Non contrast:

·  Nodules

·  Abnormal chest x-ray

·  Small airways infection

·  Bronchiectasis

·  Emphysema

Contrast:

·  Adenopathy

·  Staging malignancy

·  Sarcoid –may want to ask for thin section inspiration 1mm ( not always necessary to do HRCT unless ordered by Pulmonologist)

CTA: Aorta, PE. No need to do pre unless looking for acute intramural hematoma or looking at stent grafts.

HRCT: Ideally for assessment of ILD

·  Asbestosis

·  UIP

·  NSIP

·  HP

·  Use HRCT questionnaire if you feel unsure.

Low dose:

·  Want to know that there is a documented prior showing nodules

·  Follow-up nodules

·  If there is anything else: i.e. nodules + adenopathy: may need routine dose.

Lung cancer screen: specific protocol Smokers for screening (i.e. 29+ pack years)

NB: Can always get retro recon thin sections,

Ideally ALARA on dose that means no non-contrast UNLESS there is a need:

We need non cons:

·  CT renal mass where you need non contrast to make a decision on enhancement.

·  CT adrenals

·  CT IVU: here the pre is done low dose with routine dose post.

So based on ACR AC criteria and LI-Rads we are going away from doing pres on

  1. Pancreas mass
  2. Liver mass

We are also going towards MR for the following:

·  Liver mass: characterization is best with MR.

·  For F/U cystic pancreatic lesions: MR pancreas which includes thin section MRCP for pancreatic duct.

·  For renal masses: solid/ cystic: MRI best to evaluate for solid nodules within cystic lesions and getting tumor/cortex SI ration may help differentiate clear cell, papillary and chromophobe, nuance in that chemotherapy differs for each.

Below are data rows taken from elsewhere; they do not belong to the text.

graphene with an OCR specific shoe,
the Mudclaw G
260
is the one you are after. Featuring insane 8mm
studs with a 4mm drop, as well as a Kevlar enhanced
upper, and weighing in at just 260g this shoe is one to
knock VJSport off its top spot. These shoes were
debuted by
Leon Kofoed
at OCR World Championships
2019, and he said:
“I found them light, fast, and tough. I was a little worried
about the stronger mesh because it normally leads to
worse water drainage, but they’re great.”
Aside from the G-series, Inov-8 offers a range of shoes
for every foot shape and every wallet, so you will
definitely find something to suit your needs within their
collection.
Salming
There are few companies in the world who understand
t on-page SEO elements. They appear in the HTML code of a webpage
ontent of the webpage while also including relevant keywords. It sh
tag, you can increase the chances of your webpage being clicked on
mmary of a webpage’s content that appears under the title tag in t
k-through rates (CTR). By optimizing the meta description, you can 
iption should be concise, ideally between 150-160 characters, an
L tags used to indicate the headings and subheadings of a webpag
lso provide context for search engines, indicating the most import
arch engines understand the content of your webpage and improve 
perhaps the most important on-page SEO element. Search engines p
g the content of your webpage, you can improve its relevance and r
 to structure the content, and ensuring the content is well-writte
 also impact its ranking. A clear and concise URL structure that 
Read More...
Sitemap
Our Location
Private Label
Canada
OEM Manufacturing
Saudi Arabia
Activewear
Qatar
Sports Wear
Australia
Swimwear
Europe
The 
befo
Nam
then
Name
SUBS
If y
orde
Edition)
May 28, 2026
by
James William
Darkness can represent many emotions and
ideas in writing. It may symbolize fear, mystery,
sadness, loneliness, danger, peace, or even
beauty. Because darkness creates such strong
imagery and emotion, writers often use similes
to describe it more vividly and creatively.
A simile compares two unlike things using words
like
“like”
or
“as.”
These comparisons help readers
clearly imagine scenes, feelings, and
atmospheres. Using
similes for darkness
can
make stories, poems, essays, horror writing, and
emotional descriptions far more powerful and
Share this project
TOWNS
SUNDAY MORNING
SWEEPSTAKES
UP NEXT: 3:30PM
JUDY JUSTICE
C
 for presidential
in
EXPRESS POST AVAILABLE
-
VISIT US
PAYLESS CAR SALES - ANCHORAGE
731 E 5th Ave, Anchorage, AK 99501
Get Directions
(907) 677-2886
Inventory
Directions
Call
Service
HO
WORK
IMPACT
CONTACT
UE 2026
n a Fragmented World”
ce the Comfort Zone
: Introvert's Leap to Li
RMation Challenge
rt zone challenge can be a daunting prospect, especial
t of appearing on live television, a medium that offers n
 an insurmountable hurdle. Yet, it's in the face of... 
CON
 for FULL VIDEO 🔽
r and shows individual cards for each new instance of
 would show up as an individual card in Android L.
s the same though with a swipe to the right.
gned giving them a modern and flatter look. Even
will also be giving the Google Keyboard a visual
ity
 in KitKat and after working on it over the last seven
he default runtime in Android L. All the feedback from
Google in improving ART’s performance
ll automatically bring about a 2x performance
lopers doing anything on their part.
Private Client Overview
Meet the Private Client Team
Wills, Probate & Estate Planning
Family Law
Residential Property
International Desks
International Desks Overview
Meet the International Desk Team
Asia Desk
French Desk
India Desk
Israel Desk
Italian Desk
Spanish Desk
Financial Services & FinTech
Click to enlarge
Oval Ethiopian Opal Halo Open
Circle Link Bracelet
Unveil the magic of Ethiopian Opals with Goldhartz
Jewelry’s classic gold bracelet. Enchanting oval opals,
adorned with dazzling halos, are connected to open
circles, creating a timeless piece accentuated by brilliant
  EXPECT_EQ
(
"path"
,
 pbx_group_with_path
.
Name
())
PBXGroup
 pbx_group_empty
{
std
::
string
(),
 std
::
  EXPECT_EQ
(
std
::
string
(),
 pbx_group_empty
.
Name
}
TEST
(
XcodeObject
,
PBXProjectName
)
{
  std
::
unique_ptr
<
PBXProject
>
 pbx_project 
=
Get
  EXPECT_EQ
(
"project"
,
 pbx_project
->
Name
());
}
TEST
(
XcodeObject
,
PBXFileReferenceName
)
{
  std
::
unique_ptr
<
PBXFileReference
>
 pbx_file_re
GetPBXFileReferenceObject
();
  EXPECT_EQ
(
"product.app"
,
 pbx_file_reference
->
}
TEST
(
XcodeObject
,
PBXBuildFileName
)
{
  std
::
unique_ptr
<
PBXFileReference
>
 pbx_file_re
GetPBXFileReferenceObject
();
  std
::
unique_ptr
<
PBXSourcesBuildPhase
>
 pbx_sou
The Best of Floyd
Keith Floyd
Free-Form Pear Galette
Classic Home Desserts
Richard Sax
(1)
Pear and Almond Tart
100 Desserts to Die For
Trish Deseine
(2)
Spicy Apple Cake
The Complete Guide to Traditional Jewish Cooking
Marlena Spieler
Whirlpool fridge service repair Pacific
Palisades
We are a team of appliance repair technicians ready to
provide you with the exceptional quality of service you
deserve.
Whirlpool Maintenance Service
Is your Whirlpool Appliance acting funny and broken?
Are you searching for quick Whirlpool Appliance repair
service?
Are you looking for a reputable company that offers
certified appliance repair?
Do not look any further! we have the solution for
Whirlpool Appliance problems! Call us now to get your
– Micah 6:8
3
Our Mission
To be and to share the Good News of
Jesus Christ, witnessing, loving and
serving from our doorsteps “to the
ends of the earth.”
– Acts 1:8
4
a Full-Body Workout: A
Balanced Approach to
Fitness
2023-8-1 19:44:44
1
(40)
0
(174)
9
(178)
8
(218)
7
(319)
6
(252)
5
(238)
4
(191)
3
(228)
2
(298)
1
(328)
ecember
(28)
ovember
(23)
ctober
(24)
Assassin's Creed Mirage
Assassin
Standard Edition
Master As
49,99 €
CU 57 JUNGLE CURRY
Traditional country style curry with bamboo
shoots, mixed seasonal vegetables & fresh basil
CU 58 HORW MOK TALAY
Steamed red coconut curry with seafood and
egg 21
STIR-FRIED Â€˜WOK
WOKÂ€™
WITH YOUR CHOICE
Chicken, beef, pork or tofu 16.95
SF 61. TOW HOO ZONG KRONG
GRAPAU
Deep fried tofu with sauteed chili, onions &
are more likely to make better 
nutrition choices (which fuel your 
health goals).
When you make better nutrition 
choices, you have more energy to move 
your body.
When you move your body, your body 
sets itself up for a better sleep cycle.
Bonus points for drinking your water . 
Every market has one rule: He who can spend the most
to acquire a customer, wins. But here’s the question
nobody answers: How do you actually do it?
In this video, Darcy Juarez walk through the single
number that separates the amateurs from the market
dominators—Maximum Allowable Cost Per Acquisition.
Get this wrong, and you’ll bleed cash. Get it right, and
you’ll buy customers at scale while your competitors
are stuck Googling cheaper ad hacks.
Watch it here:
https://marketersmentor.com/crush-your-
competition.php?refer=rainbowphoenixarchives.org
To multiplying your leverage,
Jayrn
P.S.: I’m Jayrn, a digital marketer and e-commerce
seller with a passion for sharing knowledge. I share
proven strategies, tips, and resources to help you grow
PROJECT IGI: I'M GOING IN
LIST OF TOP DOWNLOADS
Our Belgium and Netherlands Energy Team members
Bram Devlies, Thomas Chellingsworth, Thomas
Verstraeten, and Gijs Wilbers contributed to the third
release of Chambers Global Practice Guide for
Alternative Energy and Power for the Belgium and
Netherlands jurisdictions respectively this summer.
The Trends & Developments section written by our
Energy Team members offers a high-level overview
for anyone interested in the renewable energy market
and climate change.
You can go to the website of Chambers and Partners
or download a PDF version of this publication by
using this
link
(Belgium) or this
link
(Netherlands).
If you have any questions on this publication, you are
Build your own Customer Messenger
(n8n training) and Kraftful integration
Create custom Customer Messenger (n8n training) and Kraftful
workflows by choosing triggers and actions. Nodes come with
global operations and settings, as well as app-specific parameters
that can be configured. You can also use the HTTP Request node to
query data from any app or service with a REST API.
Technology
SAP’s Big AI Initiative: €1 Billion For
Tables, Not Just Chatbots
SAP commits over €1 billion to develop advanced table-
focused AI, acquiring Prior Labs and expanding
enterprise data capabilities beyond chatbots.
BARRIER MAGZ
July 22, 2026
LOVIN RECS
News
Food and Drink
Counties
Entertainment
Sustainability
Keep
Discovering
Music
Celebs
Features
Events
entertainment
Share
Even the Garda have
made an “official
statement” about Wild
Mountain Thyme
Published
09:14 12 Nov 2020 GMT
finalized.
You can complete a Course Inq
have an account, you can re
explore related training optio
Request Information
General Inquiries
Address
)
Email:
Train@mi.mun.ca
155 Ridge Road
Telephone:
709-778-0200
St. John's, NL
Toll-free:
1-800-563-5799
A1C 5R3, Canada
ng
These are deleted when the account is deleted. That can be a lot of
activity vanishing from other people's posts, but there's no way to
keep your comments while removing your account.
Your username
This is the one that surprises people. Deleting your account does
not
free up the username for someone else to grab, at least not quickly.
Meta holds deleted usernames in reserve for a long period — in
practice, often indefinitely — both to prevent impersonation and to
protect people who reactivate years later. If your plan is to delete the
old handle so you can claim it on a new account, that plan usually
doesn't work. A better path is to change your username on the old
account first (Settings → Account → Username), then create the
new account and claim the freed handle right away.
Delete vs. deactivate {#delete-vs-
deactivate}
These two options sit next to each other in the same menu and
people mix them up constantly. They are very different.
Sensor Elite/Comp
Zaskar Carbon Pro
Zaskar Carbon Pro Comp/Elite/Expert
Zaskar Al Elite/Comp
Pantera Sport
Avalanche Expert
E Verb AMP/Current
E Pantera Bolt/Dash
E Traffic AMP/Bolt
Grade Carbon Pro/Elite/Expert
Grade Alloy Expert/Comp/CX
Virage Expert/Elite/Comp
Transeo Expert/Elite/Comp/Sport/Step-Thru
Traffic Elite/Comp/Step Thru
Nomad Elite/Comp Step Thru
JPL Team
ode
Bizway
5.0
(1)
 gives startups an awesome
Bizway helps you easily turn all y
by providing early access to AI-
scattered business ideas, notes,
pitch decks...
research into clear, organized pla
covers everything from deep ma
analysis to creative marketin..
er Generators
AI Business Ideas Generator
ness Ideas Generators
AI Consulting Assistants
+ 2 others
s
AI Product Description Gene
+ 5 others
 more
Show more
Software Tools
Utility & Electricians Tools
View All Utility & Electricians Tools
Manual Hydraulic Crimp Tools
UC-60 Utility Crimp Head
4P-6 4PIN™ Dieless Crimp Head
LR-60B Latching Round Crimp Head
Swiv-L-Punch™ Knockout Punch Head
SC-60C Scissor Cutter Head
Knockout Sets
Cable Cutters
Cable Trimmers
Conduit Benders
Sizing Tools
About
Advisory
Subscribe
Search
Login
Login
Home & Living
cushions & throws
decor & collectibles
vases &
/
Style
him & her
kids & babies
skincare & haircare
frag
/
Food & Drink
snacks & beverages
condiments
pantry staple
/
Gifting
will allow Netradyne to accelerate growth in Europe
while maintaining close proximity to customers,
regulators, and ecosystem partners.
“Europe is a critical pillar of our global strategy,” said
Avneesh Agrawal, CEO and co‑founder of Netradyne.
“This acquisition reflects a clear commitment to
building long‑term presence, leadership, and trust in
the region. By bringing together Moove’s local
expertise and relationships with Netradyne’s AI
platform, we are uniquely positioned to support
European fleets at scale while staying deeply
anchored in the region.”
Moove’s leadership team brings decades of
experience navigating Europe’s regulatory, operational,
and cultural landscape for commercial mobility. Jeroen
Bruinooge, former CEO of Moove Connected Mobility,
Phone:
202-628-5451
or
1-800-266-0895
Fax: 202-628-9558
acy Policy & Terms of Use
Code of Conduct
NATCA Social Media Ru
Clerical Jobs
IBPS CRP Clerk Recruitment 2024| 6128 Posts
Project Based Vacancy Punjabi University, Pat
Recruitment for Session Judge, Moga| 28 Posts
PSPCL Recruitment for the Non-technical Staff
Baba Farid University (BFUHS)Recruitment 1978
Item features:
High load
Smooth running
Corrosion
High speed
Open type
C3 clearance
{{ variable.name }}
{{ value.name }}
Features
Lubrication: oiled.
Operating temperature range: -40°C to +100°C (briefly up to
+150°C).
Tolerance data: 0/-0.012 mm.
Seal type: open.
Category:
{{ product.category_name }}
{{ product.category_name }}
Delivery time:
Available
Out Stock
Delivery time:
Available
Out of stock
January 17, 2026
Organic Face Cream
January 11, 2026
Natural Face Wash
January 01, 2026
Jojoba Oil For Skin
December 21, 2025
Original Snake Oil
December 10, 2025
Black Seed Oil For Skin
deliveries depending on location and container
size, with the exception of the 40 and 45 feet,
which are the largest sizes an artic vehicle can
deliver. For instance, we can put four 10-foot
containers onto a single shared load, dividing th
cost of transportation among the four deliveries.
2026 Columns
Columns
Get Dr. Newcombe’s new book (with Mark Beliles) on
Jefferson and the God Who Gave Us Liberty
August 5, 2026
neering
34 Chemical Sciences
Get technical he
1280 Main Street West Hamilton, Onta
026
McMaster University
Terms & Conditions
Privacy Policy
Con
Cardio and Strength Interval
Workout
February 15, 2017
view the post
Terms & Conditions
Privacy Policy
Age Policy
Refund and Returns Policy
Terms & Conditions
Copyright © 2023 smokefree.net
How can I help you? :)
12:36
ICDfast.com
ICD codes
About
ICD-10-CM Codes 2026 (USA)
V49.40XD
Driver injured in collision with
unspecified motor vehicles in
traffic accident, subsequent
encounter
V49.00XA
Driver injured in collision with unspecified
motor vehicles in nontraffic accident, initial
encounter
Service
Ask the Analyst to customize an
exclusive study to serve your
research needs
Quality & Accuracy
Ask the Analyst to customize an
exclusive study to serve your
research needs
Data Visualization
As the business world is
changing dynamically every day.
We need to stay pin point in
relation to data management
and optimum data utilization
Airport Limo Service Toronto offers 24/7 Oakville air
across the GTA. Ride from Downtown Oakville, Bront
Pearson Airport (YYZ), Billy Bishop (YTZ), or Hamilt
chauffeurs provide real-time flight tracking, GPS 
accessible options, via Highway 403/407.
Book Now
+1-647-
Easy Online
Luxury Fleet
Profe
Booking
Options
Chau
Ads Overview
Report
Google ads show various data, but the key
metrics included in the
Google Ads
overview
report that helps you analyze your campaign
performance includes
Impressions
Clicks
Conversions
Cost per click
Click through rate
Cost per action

·  MRE: ideally if the patient is young and has known Crohn Dz.

# of phases: portal phase is sufficient on most CRC, breast, lung, bladder, prostate, testicular mets etc. Rarely, you can do 2 phases for hypervascular primary lesions: art/ portal phase for carcinoid, melanoma, neuroendocrine tumor metastases.

CTE

·  Single phase: Crohn disease: adults or in acute phase.

·  To evaluate bowel when EGD and colonoscopy negative but complains of diarrhea/ abdominal pain.

·  Double phase: occult GI bleed/ Fe deficiency anemia.

CTIVU

·  Split bolus technique is best for assessment and keeps dose down. Caoili (U Michigan)

Low dose CT KUB

Ideally, only want this on patients who have a DOCUMENTED imaging study CT, US or KUB with stones and are following stone burden.